**DATA:**
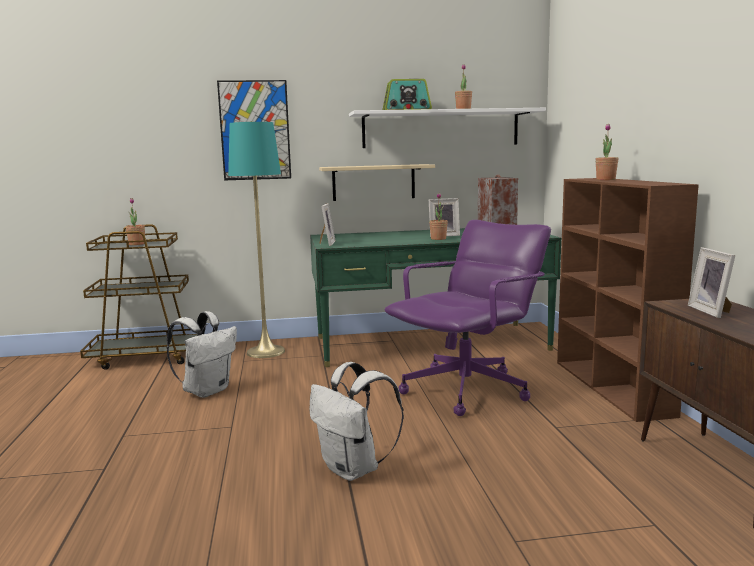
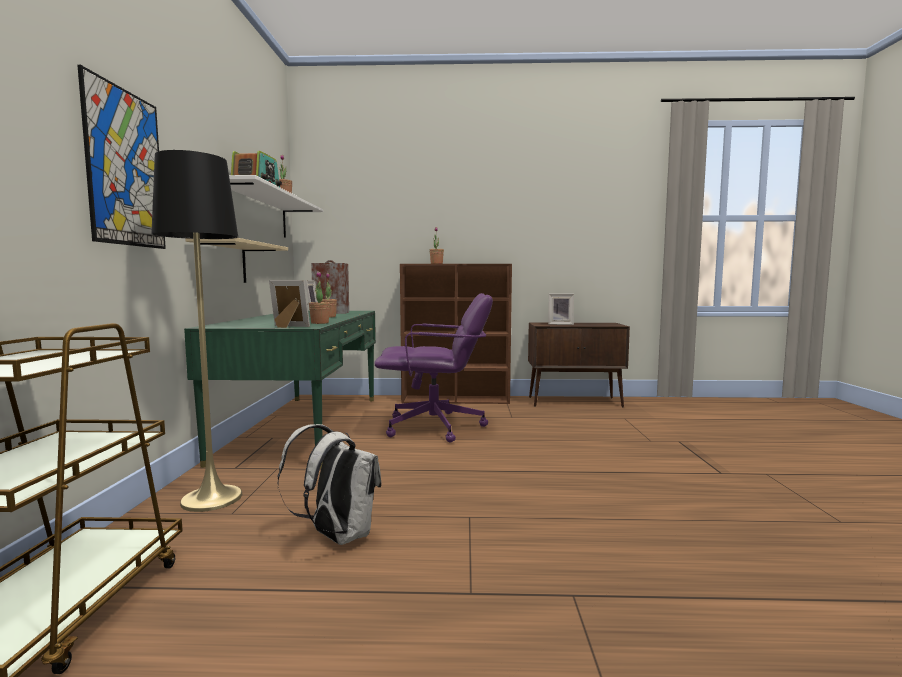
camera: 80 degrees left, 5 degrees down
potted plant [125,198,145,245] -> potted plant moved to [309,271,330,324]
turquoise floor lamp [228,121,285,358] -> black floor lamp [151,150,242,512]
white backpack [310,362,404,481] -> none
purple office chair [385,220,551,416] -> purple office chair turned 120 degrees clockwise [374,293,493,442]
---
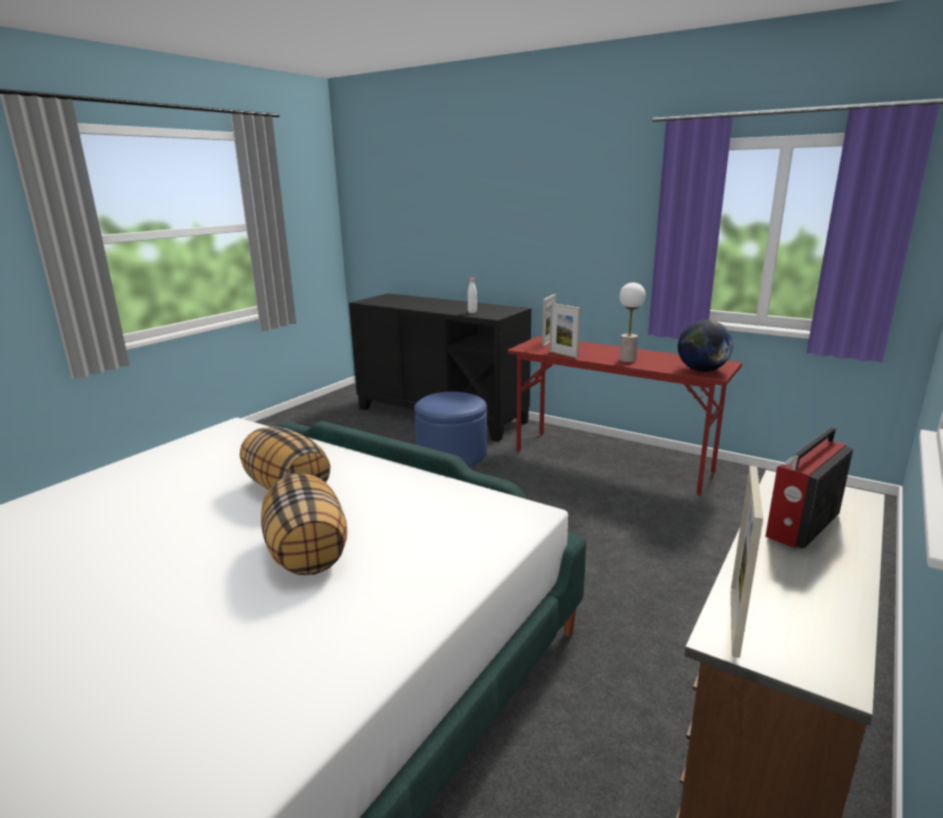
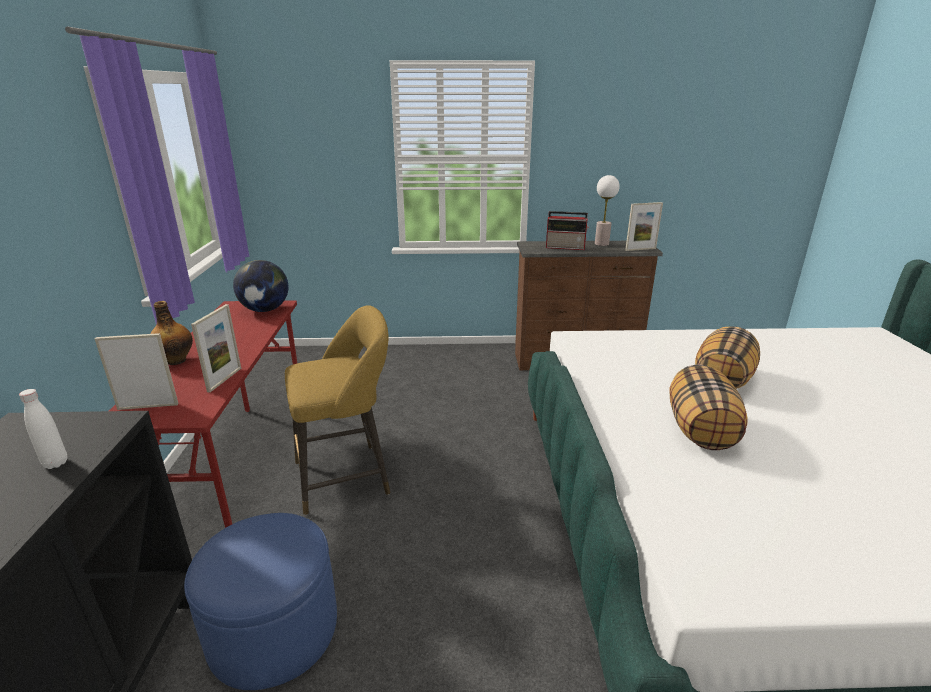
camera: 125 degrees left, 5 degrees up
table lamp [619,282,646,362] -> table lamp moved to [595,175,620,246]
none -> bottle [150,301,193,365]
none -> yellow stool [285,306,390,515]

**WHAT TO PRODUCE:** Would you print exactly and only the lines of the material above that run from the line with "camera: 80 degrees left, 5 degrees down" through the line with "purple office chair [385,220,551,416]", both included?

**OUTPUT:**
camera: 80 degrees left, 5 degrees down
potted plant [125,198,145,245] -> potted plant moved to [309,271,330,324]
turquoise floor lamp [228,121,285,358] -> black floor lamp [151,150,242,512]
white backpack [310,362,404,481] -> none
purple office chair [385,220,551,416] -> purple office chair turned 120 degrees clockwise [374,293,493,442]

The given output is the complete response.